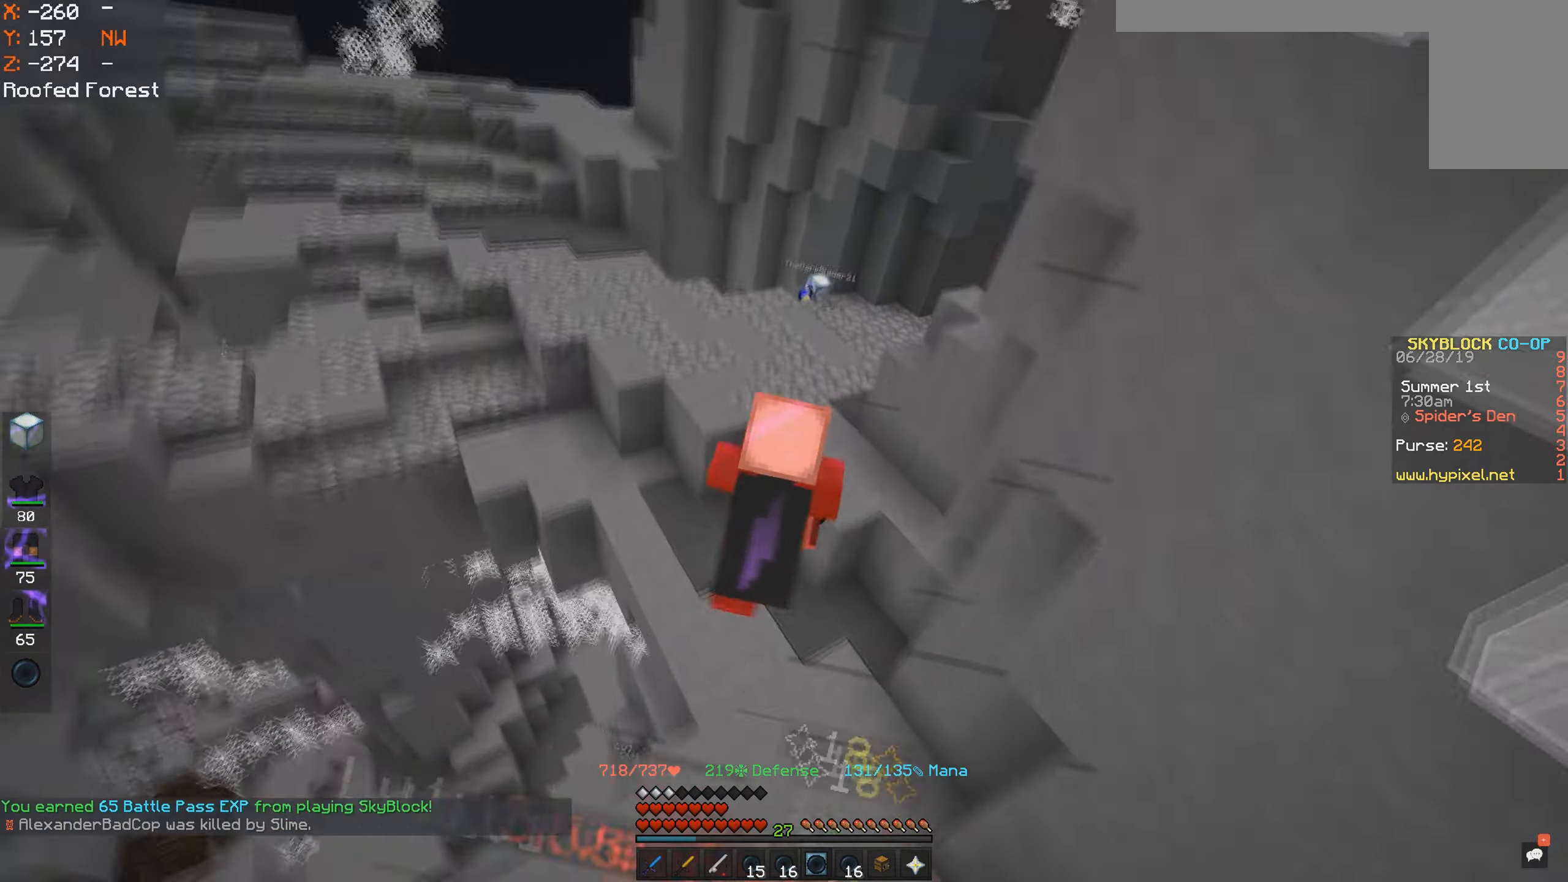
{"keys": ["a", "w"], "mouse": [], "events": [[17, "space", "up"], [117, "a", "down"]]}
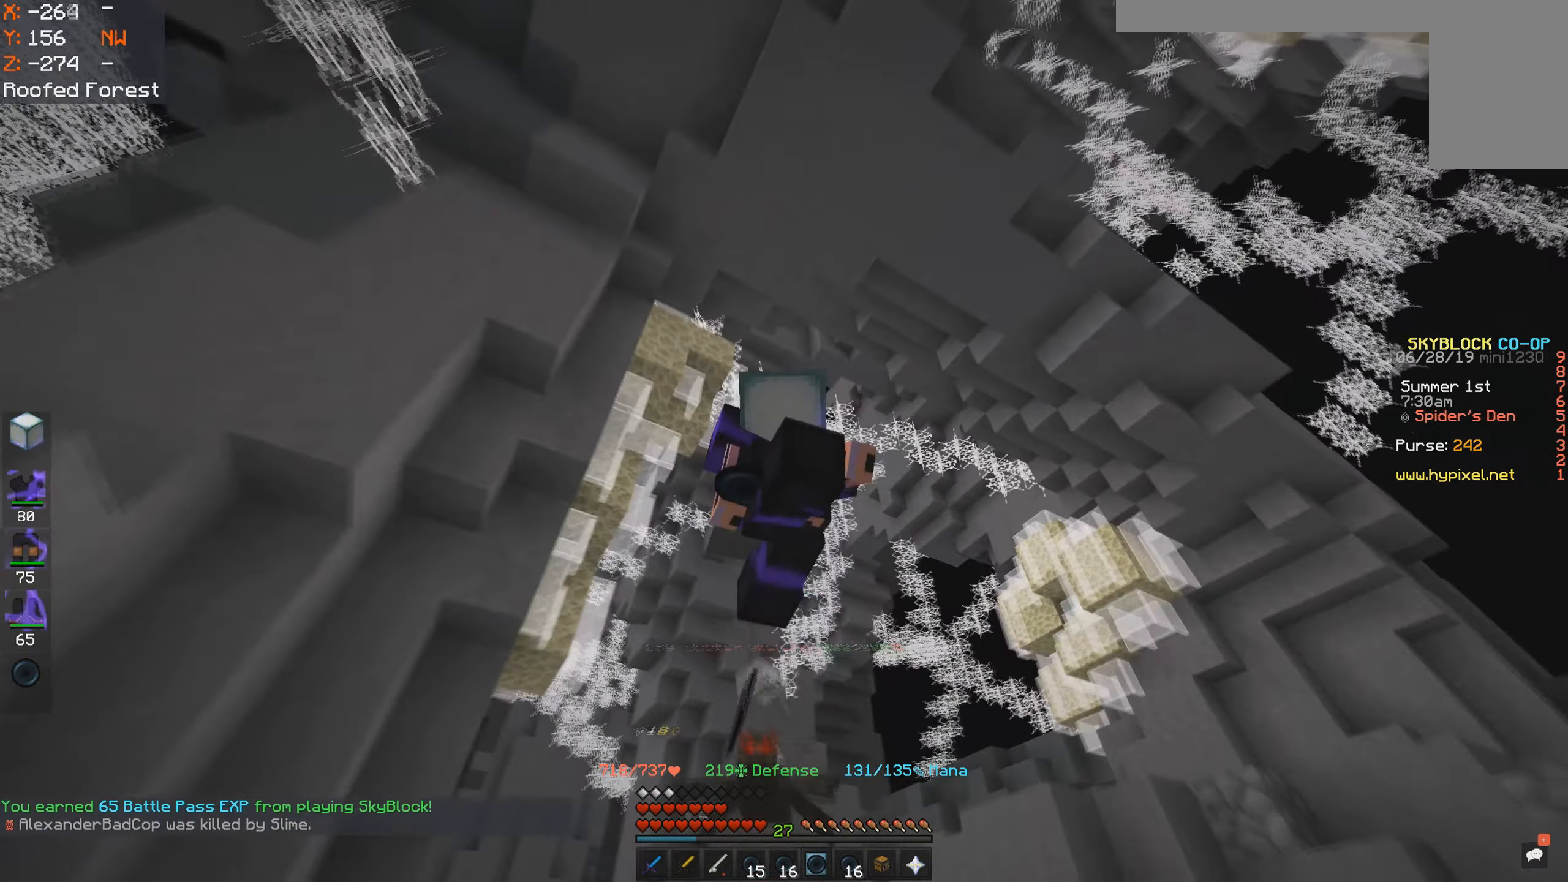
{"keys": ["a", "space", "w"], "mouse": [], "events": [[17, "a", "up"], [400, "a", "down"], [450, "space", "down"]]}
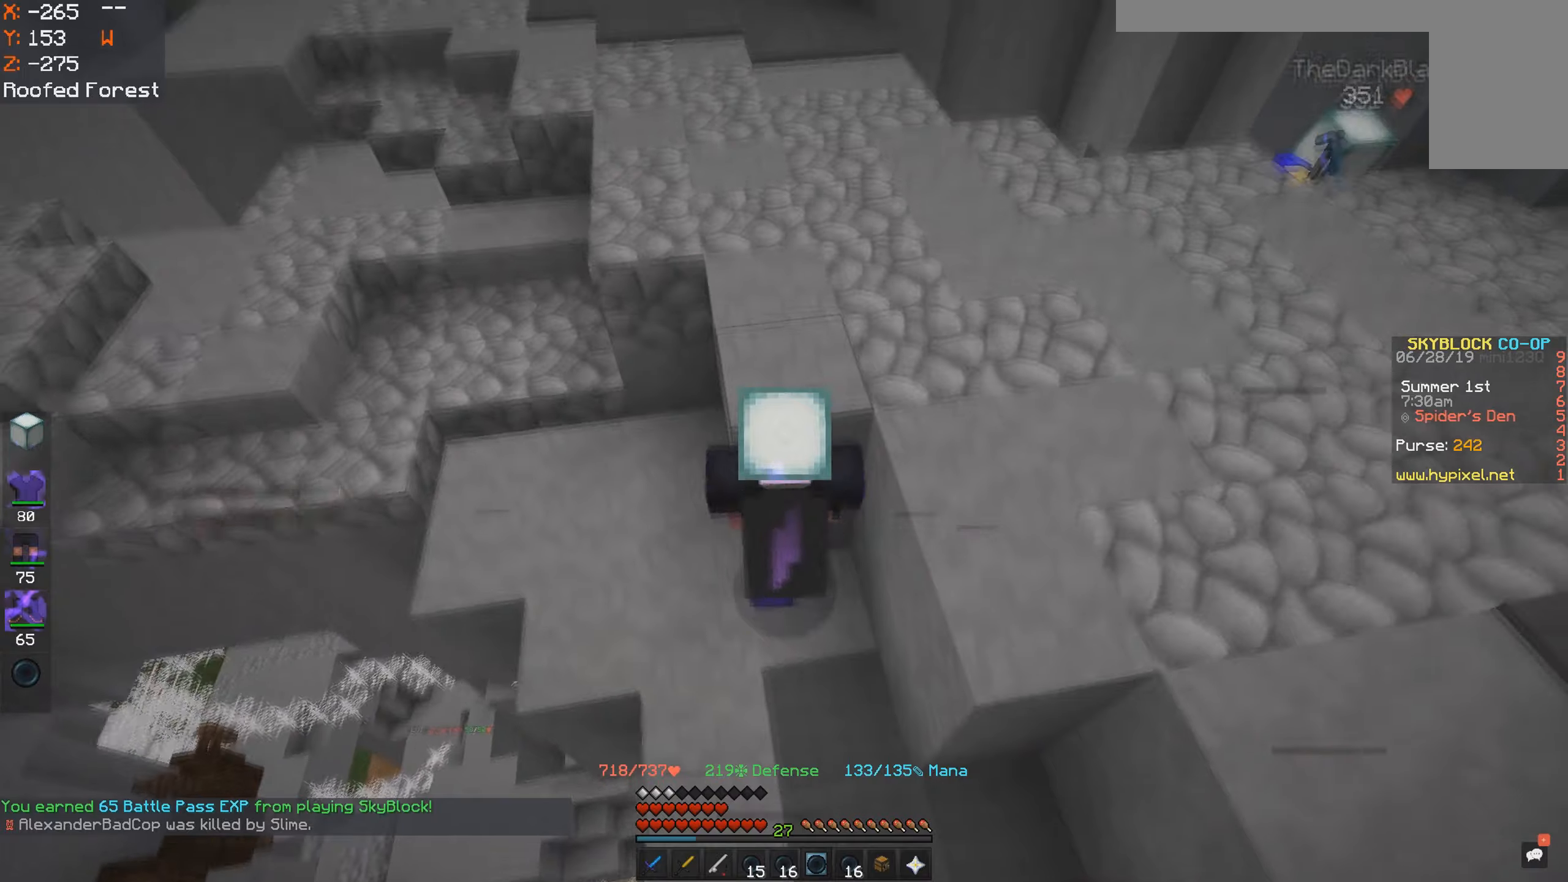
{"keys": ["w"], "mouse": [], "events": [[67, "w", "up"], [150, "w", "down"], [267, "space", "up"], [317, "a", "up"]]}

==========

◆ **WHAT IS REQUIRED**:
Restate the material word for word; no picture should appear in the copy.

◆ **RESULT FOR THIS EXERCISE**:
{"keys": ["a", "w"], "mouse": [], "events": [[17, "space", "up"], [117, "a", "down"]]}
{"keys": ["a", "space", "w"], "mouse": [], "events": [[17, "a", "up"], [400, "a", "down"], [450, "space", "down"]]}
{"keys": ["w"], "mouse": [], "events": [[67, "w", "up"], [150, "w", "down"], [267, "space", "up"], [317, "a", "up"]]}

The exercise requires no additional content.